Viaje en cuatro actos

Hace unos años, cuatro quizás, se me alentó para que escribiera un poema y participara en una antología, dirigida por Begoña Callejón y Ana Tapia, sobre el viaje. Fue una edición preciosa en la que participaron poetas de verdad y, eso, me llenó de orgullo. Elena Medel, Luis Bagué Quílez, Ben Clark, Vicente Luis Mora por mencionar algunos de ellos. Bajo el auspicio de la lectura atenta de Valery y de su Cementerio marino, se gestó mi poema que, hoy, al releerlo siento rechinar algo dentro, errores que no vi adecuadamente por ese resbalar que propicia la maternidad, donde el mayor problema es tener alimentado y abrigado a tu bebé. Ah, la vida. Cuánto se aprende de ella. Cuánto relativiza. Y cuánto se la valora.

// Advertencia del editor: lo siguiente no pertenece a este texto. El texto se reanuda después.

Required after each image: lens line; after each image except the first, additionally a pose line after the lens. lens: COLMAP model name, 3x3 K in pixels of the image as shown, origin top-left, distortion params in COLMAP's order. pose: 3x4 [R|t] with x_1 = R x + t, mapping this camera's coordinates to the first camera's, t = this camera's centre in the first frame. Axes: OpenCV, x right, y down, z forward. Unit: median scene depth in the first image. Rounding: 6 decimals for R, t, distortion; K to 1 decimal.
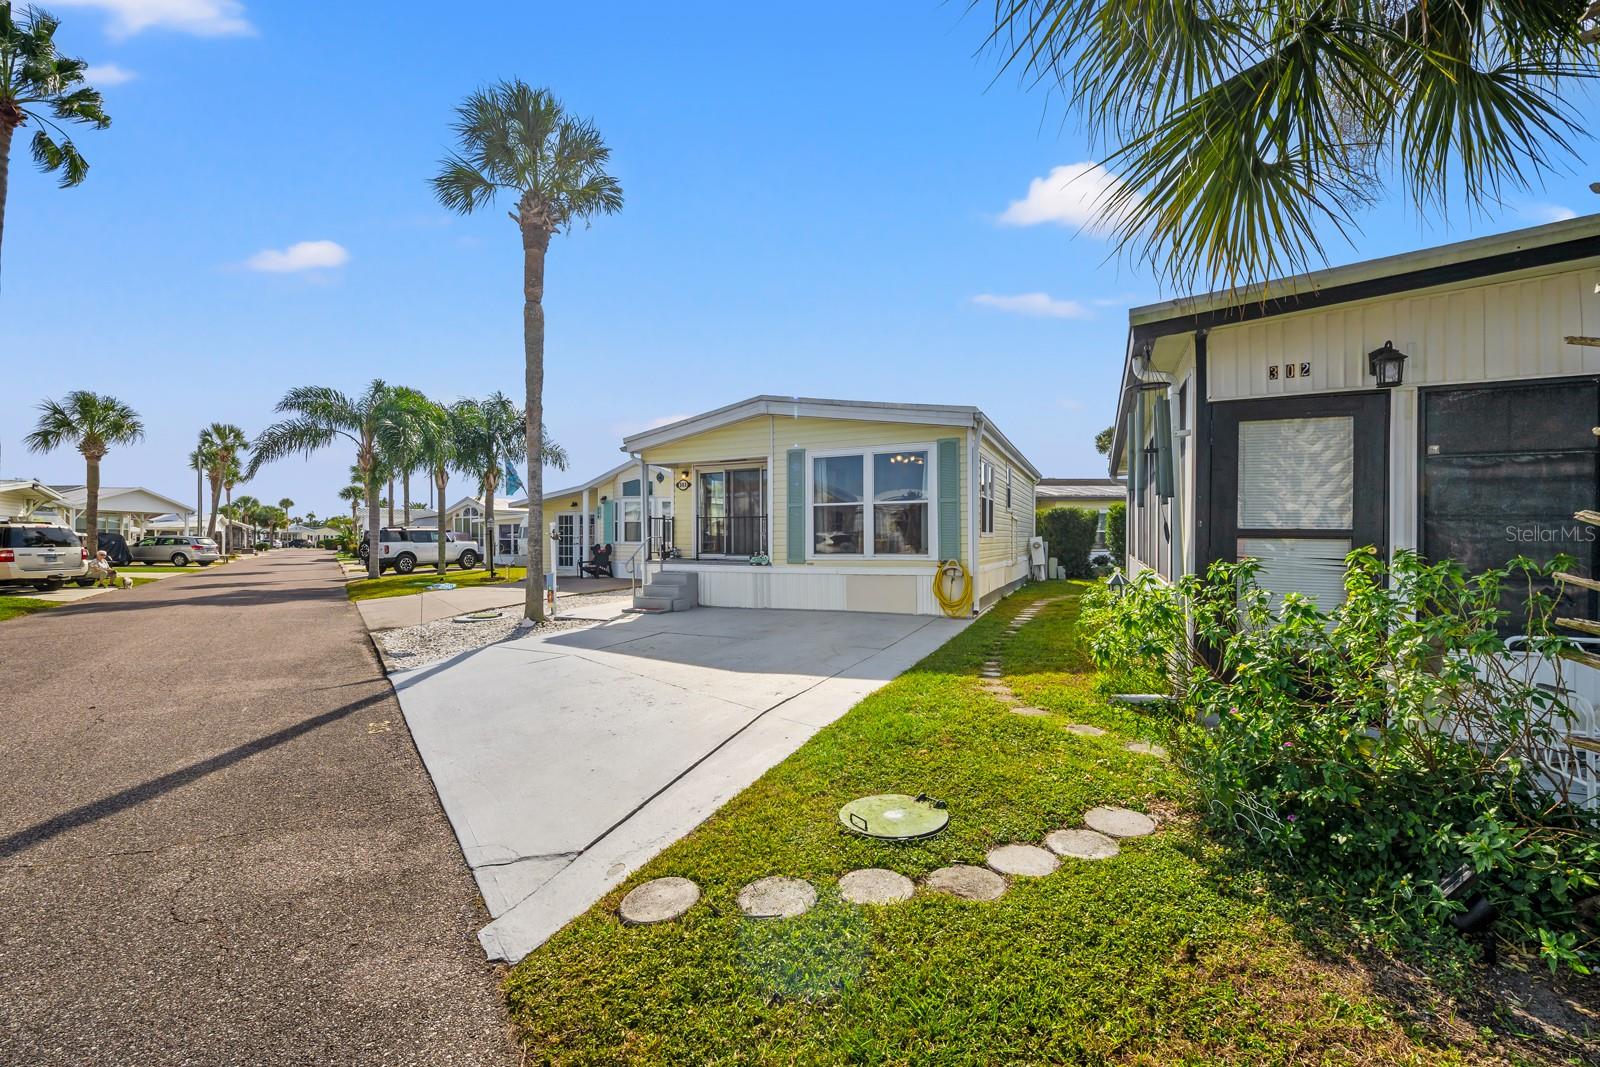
lens RADIAL K [[636.0, 0, 795.0], [0, 636.0, 545.3], [0, 0, 1]] dist [0.033257, -0.017698]
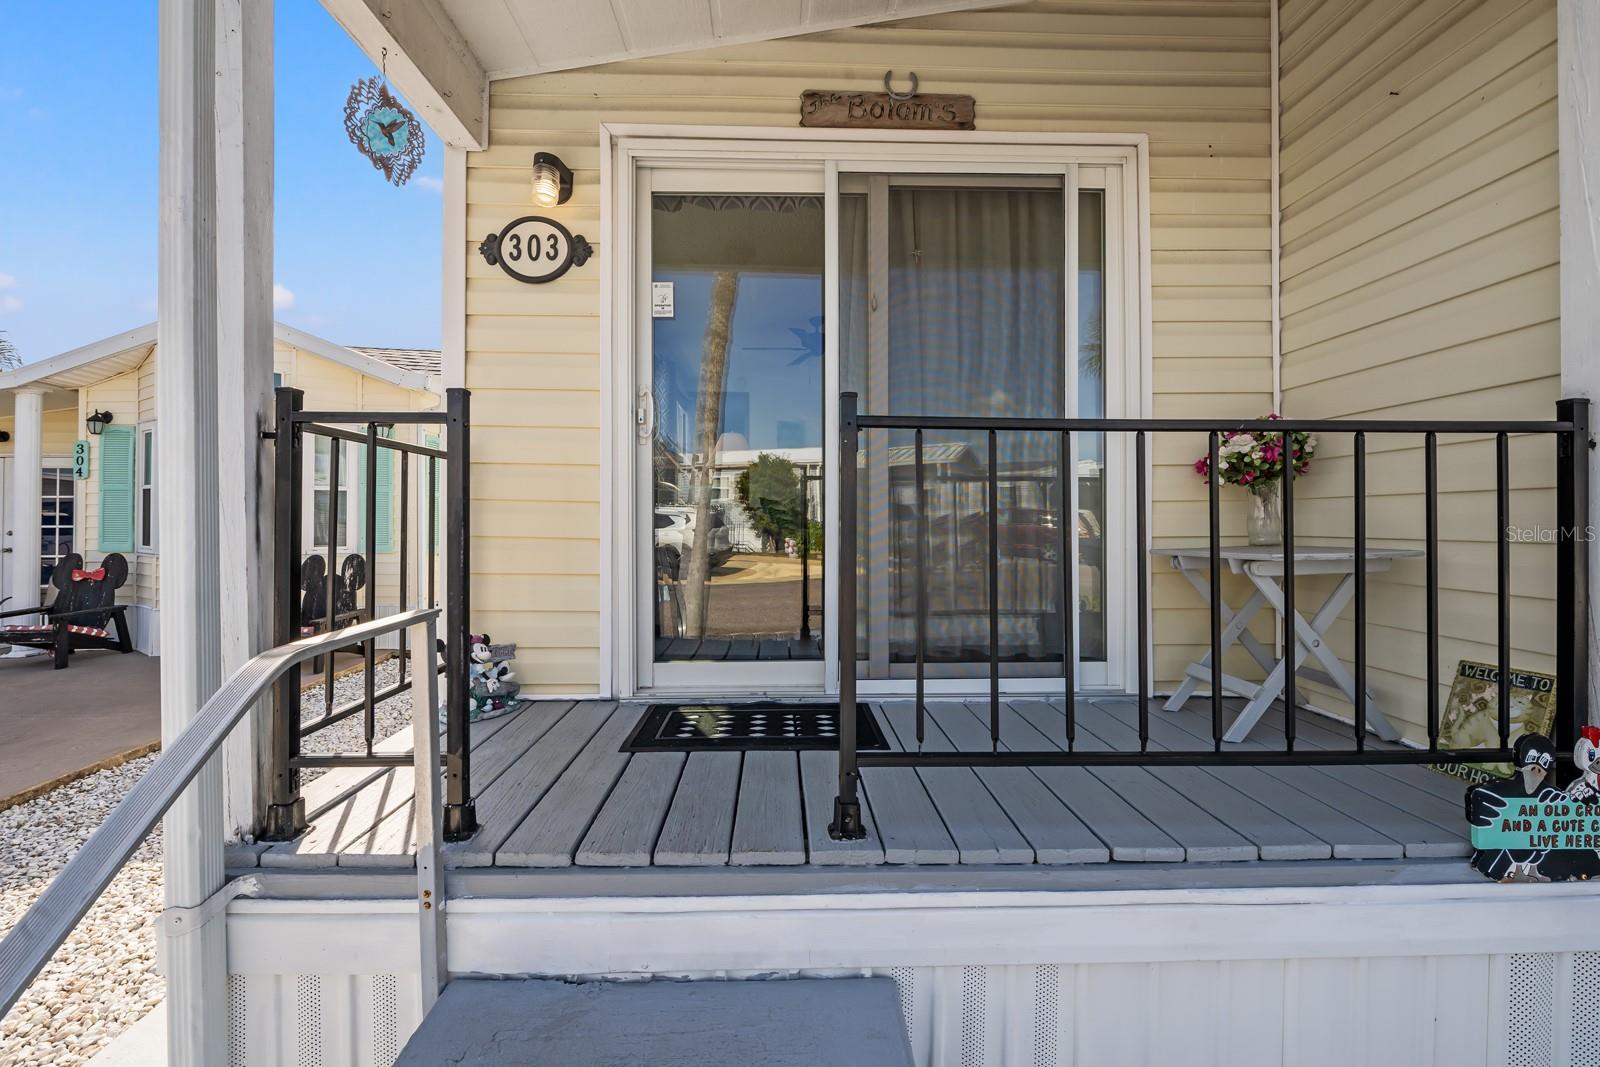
lens RADIAL K [[641.6, 0, 789.7], [0, 641.6, 514.2], [0, 0, 1]] dist [0.007580, -0.000117]
pose [[0.898664, 0.003891, 0.438621, -0.226446], [0.004103, 0.999842, -0.017276, -0.028156], [-0.438619, 0.017325, 0.898506, 0.987941]]
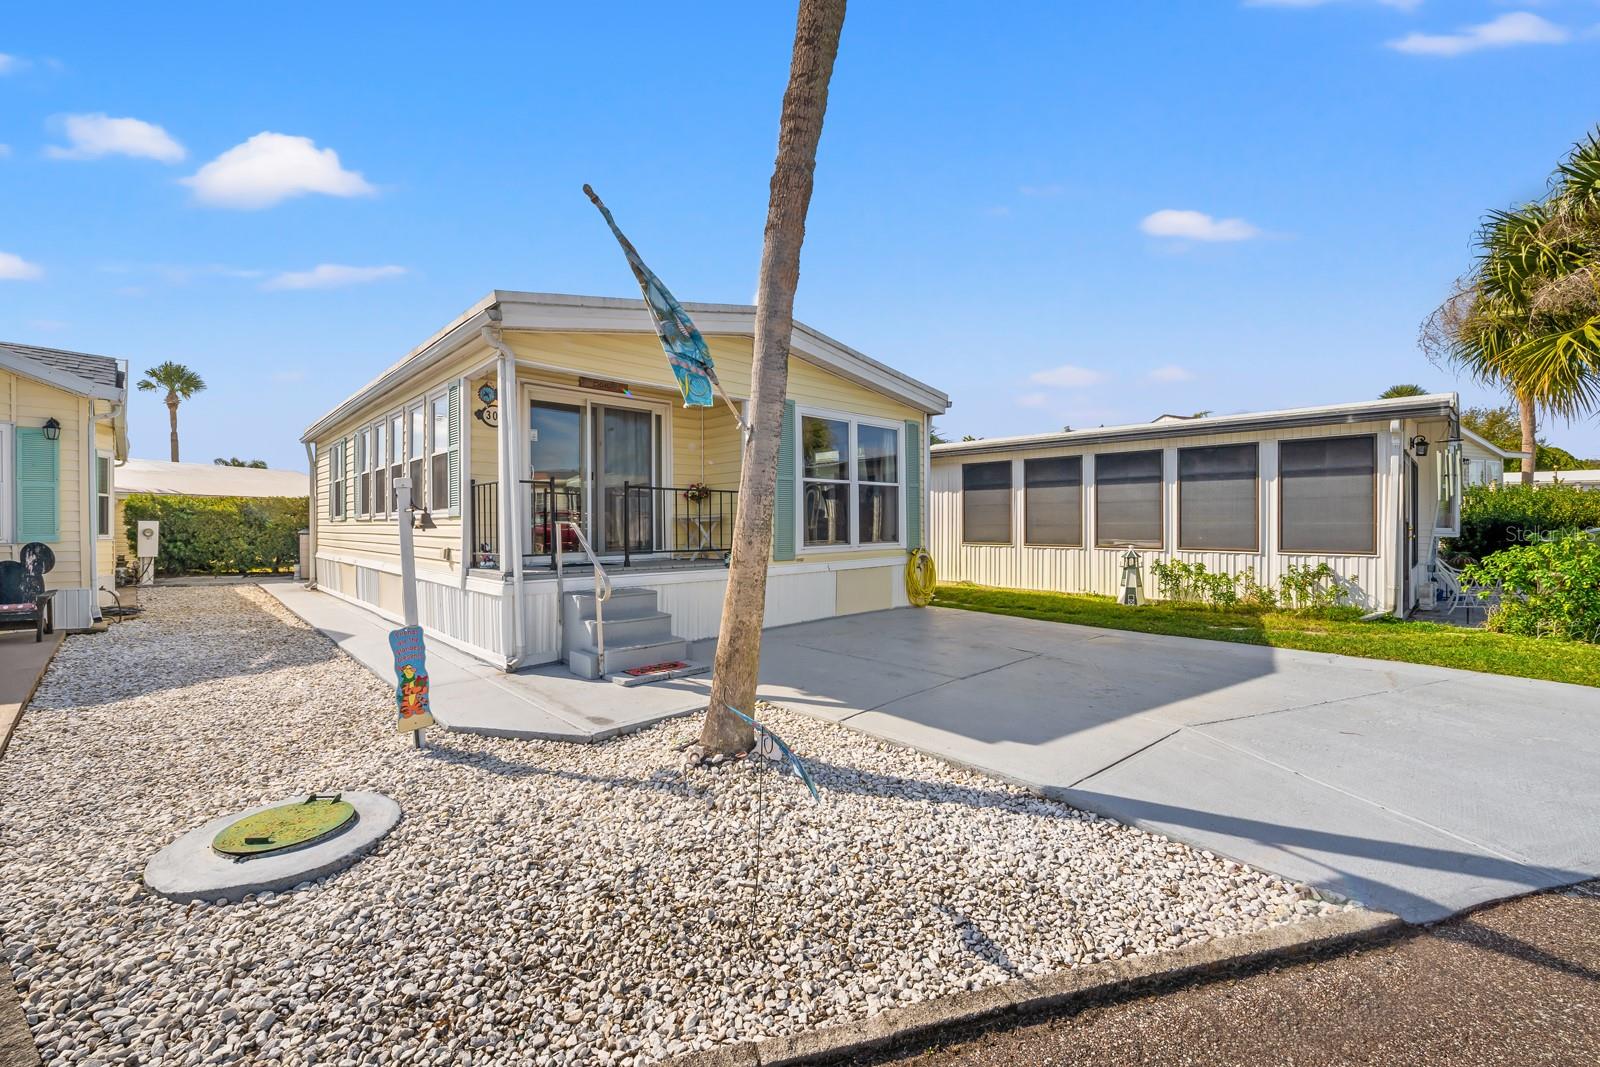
lens RADIAL K [[641.8, 0, 783.3], [0, 641.8, 528.2], [0, 0, 1]] dist [0.019731, -0.017869]
pose [[0.379848, -0.004566, 0.925038, -0.655699], [0.013095, 0.999914, -0.000441, -0.006803], [-0.924956, 0.012281, 0.379875, 0.731075]]
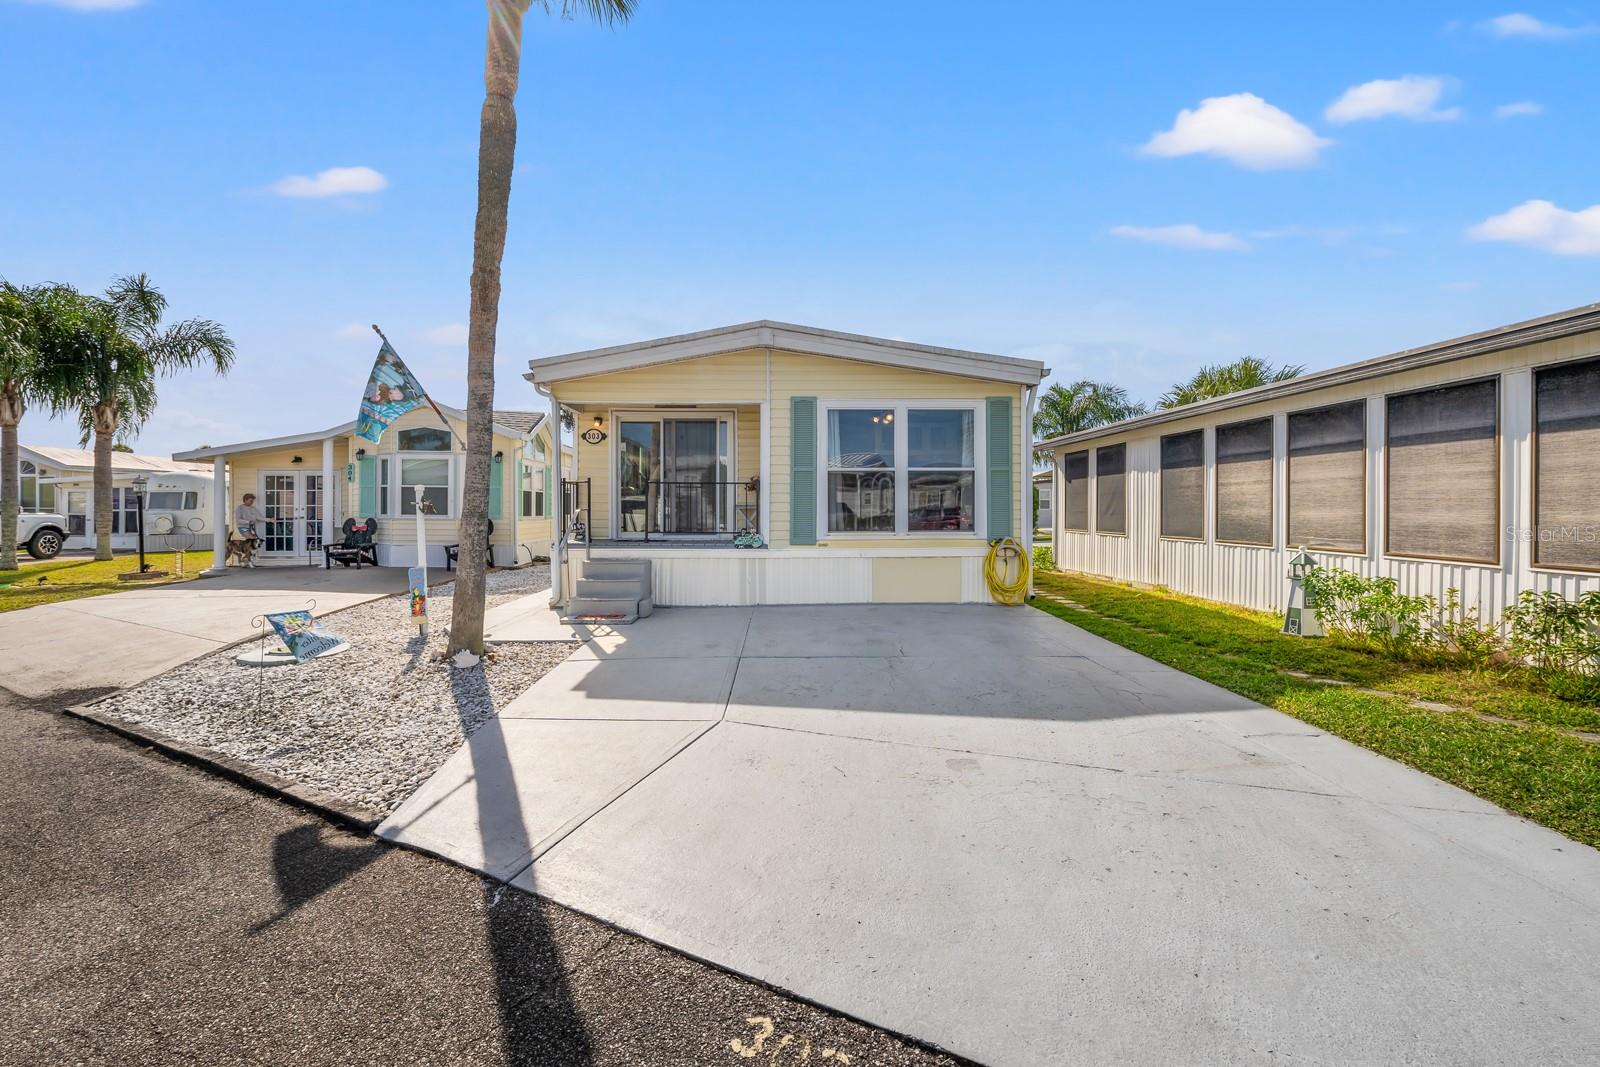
lens RADIAL K [[641.6, 0, 789.7], [0, 641.6, 514.2], [0, 0, 1]] dist [0.007580, -0.000117]
pose [[0.895962, -0.000262, 0.444130, -0.357185], [0.001902, 0.999993, -0.003248, -0.005874], [-0.444126, 0.003755, 0.895957, 0.311974]]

Por eso hoy reparo en su lectura, después de tanto tiempo, y pienso que esos errores que cometí ya no se pueden corregir. No en ese libro. Podrán evitarse en otros poemas, a pesar de que aparezcan otros peores, digamos distintos, pero no ése. Aprendo y soy dadivosa, me gusta, me hace sentir libre y feliz. Mi viaje en cuatro actos es altamente críptico. Extraño. Pero aún hoy lo escribiría.